▶ [Exercise instructions] Rewrite the stretch of the baseball piece from "1. Break the" through "or too tired.", putting "seasoned players" in place of "veterans".

▶ [Quoted passage]
⁂
Cust, who burst onto the scene with game-winners among his eight homers this month, recently had an 0-for-17 stint. "You can't assume that he's going to continue to cool off," Geren said. Buck went into Tuesday's game hitting .348 in May; Johnson is hitting .323 with five homers in the month; Stewart has hit safely in seven of the last eight games, and Swisher might have found a home in the No. 3 spot.
Geren finally settled on this: "When you add players of that caliber, it's great for the Oakland A's."
No one is a Vladimir Guererro you have to pencil in every day, but neither is anyone a Willie Bloomquist you weep about benching. Two of these players, Cust and Dan Johnson, are young in major league service and have struggled during regular-season appearances, but both had hot streaks during the season that floated the team for a while. Buck is only 23 years old, still learning, and still had an eight-game streak this year where he had a .485 OBA and .655 slugging percentage. There's a good case to make that Nick Swisher is the team's star this season and he's still maturing, so the manager pretty much has to pencil him in and that cuts 5 available spots by 20%. Stewart has a career as a reliable, fairly consistent contributor, and was producing around .300 batting average .400 on base percentage for the prior 30 games. And while Bradley is not quite as consistent a veteran as Stewart, the apex of his peak performance is higher.
A lot of very decent choices, the possibility of catching lightning in a bottle (or not) in a few less-experienced people, the chance to pencil in stable, predictable positive adequacy in others. You might expect Geren, especially in his first major league manager position, to dither or stall, but it's not likely. In Baseball, not acting is not just usually fatal, everyone frowns on it. Allowing circumstances to make decisions for you, or picking a slip of paper out of hat is dissed as the absurdity it truly is.
How a Baseball manager or general manager solves this good but complex challenge is an example you can model yourself when there's no slam-dunk choice. I built this example around a personnel issue, but almost any decision around a challenge benefits from these guidelines.
0. Clarify your goals.
1. Break the problem into reasonable pieces.
2. Simplify if you can
3. Commit to a course of action that allows for contingency responses.
4. Act
The goal in this case is to win now while building for the future.
Break the list into three pieces. The veterans are Kotsay, Bradley and Stewart. The current star/potentially more is Swisher. The promising-but-speculative are Buck, Cust and Johnson.
Simplify. There's and easy choice to start with...Swisher needs to be penciled in as a corner outfielder any day he's not injured or too tired.
⁂
▶ [Dataset excerpts]
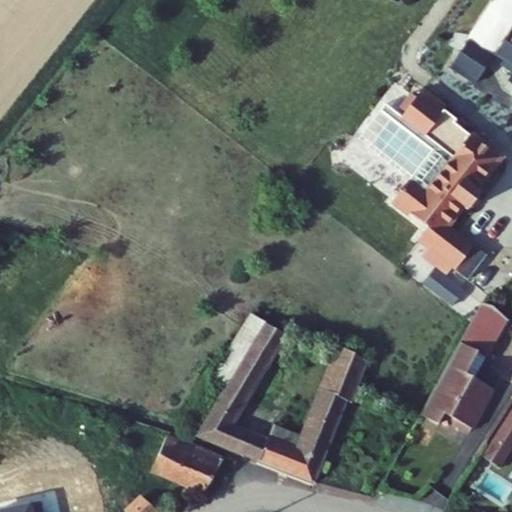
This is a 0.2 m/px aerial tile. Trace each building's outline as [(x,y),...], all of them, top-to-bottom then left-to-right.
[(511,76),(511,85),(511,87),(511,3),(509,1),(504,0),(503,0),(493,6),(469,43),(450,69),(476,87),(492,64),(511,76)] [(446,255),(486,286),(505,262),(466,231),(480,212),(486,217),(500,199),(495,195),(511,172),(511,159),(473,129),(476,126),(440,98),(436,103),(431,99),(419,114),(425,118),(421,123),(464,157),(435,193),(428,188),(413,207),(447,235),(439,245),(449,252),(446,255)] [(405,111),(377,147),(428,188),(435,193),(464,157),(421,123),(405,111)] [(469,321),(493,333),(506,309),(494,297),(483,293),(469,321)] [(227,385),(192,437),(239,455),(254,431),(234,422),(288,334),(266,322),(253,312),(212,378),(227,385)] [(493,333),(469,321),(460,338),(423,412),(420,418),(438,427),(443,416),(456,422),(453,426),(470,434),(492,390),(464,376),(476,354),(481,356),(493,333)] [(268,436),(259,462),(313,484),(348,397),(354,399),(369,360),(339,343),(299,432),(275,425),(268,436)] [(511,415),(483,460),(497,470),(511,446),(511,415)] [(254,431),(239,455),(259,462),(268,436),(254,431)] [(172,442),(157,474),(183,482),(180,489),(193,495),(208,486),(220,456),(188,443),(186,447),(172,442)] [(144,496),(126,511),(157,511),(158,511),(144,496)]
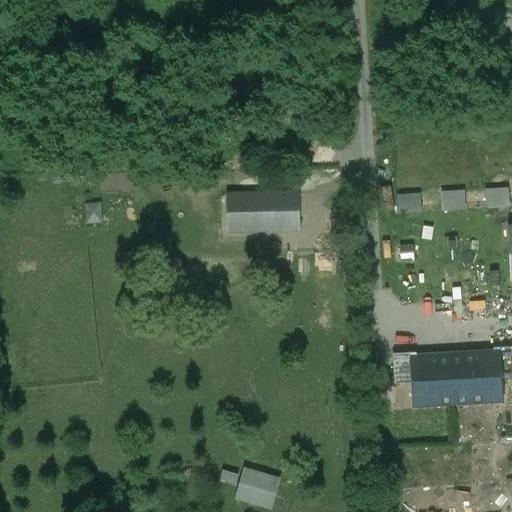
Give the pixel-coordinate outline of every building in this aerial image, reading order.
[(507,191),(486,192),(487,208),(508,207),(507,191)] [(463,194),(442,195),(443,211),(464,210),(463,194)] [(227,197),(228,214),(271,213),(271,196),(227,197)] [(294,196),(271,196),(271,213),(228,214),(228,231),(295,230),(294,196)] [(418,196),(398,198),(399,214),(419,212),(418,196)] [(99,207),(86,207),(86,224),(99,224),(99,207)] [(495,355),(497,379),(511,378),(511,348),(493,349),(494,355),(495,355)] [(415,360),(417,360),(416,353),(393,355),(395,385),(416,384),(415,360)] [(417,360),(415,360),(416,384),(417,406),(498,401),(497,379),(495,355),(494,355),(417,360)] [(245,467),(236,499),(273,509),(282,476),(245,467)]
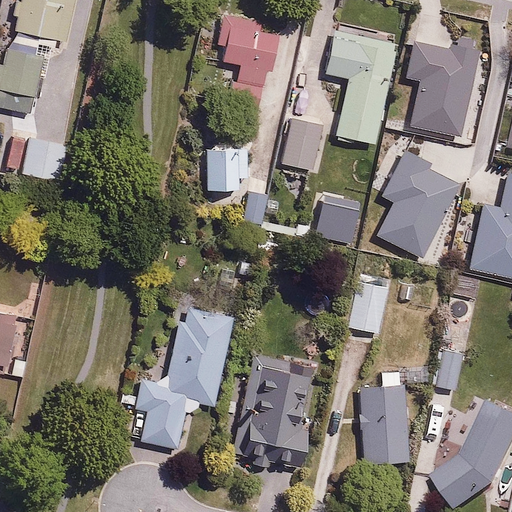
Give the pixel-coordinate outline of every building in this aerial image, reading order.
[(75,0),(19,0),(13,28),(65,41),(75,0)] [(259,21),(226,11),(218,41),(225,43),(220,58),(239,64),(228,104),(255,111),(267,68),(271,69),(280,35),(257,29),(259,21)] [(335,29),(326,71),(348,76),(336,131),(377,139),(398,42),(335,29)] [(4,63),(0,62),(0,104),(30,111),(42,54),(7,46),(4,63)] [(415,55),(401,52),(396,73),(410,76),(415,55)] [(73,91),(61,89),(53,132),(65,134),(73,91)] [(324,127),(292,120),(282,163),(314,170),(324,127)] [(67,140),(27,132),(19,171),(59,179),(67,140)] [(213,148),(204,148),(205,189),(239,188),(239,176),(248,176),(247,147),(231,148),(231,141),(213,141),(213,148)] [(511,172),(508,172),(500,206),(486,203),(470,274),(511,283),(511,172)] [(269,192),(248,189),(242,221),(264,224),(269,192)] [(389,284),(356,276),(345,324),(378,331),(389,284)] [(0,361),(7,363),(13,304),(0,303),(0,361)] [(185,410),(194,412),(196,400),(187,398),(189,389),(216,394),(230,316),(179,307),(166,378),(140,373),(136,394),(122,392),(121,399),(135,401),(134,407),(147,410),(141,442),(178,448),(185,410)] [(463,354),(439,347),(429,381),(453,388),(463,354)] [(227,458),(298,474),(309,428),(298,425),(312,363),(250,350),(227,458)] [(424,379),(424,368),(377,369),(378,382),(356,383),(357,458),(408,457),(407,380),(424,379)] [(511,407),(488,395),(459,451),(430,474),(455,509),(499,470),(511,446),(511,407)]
⁂
▶ [Expected answer]
1. Break the problem into reasonable pieces.
2. Simplify if you can
3. Commit to a course of action that allows for contingency responses.
4. Act
The goal in this case is to win now while building for the future.
Break the list into three pieces. The seasoned players are Kotsay, Bradley and Stewart. The current star/potentially more is Swisher. The promising-but-speculative are Buck, Cust and Johnson.
Simplify. There's and easy choice to start with...Swisher needs to be penciled in as a corner outfielder any day he's not injured or too tired.